Alors, pourquoi ce même Pew Center a-t-il décidé d'interroger plus de républicains que de démocrates pour son sondage publié lundi ? Tout simplement parce que "plus de gens se considèrent comme républicain actuellement, après la prestation de Romney dans le débat, répond Jon Cohen dans le Washington Post. Tout comme, après la diffusion de la vidéo des 47 %, plus de gens s'identifiaient comme démocrates. Les modifications arrivent dans un électorat. La seule constante est le changement." Au final, le sondage montre davantage un changement dans la volonté d'aller voter (plus forte chez les républicains) que sur le choix du candidat.

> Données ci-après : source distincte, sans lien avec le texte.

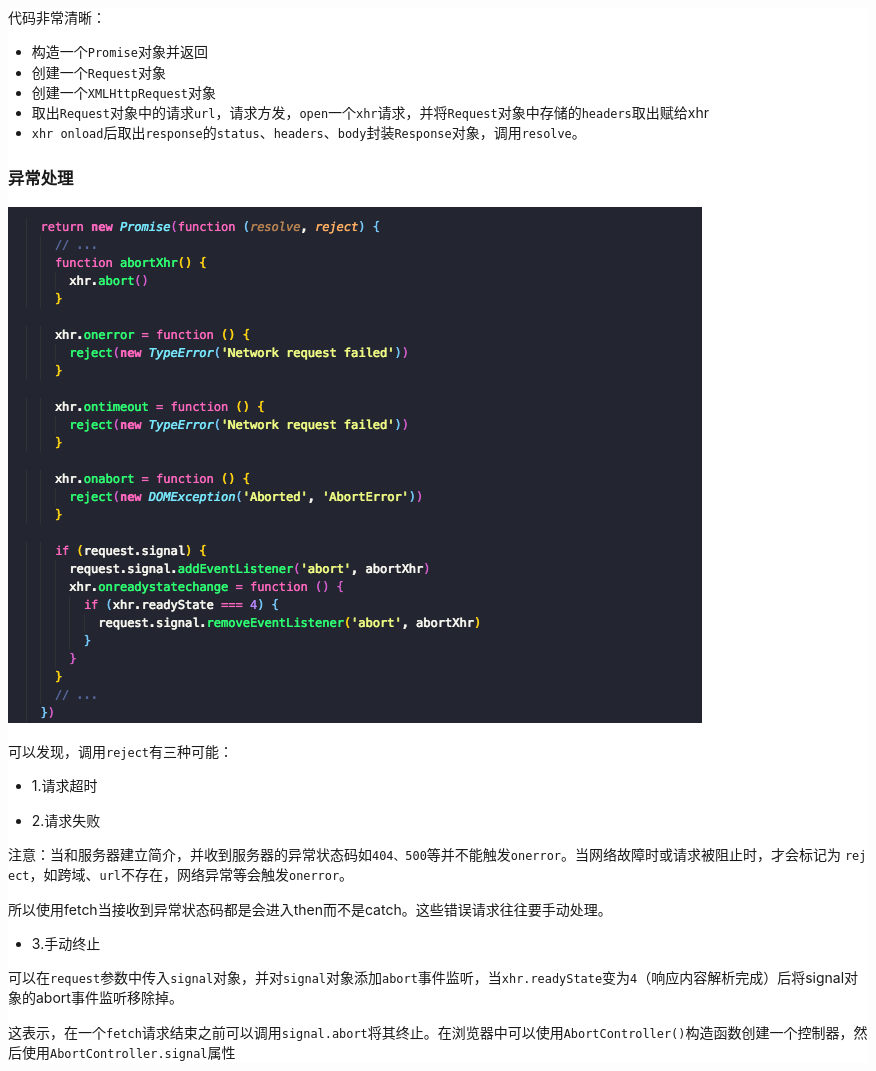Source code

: 代码非常清晰：

- 构造一个`Promise`对象并返回
- 创建一个`Request`对象
- 创建一个`XMLHttpRequest`对象
- 取出`Request`对象中的请求`url`，请求方发，`open`一个`xhr`请求，并将`Request`对象中存储的`headers`取出赋给xhr
- `xhr onload`后取出`response`的`status`、`headers`、`body`封装`Response`对象，调用`resolve`。

### 异常处理

![image](/img/wl/wlqq_7.png)

可以发现，调用`reject`有三种可能：

- 1.请求超时

- 2.请求失败

注意：当和服务器建立简介，并收到服务器的异常状态码如`404、500`等并不能触发`onerror`。当网络故障时或请求被阻止时，才会标记为 `reject`，如跨域、`url`不存在，网络异常等会触发`onerror`。

所以使用fetch当接收到异常状态码都是会进入then而不是catch。这些错误请求往往要手动处理。

- 3.手动终止

可以在`request`参数中传入`signal`对象，并对`signal`对象添加`abort`事件监听，当`xhr.readyState`变为`4`（响应内容解析完成）后将signal对象的abort事件监听移除掉。

这表示，在一个`fetch`请求结束之前可以调用`signal.abort`将其终止。在浏览器中可以使用`AbortController()`构造函数创建一个控制器，然后使用`AbortController.signal`属性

Un sondage ne fait pas l'élection, et il faudra attendre quelques jours avant de considérer que le premier débat présidentiel a eu des conséquences durables dans les intentions de vote. Le spécialiste des sondages du New York Times, Nate Silver, qui s'était moqué de la réaction des réseaux sociaux après la publication du sondage du Pew Center, conclut la journée en prenant un peu de hauteur : "Les données de sondage sont souvent bruyantes, et chaque institut n'utilise pas la même méthodologie." Il prédit que l'ensemble des études arriveront aux même chiffres dans les prochaines semaines, à savoir une avance de 2 points pour M. Obama, "comme avant les conventions". "Un tel résultat serait en conformité avec l'histoire et avec les fondamentaux actuels de l'économie", analyse-t-il.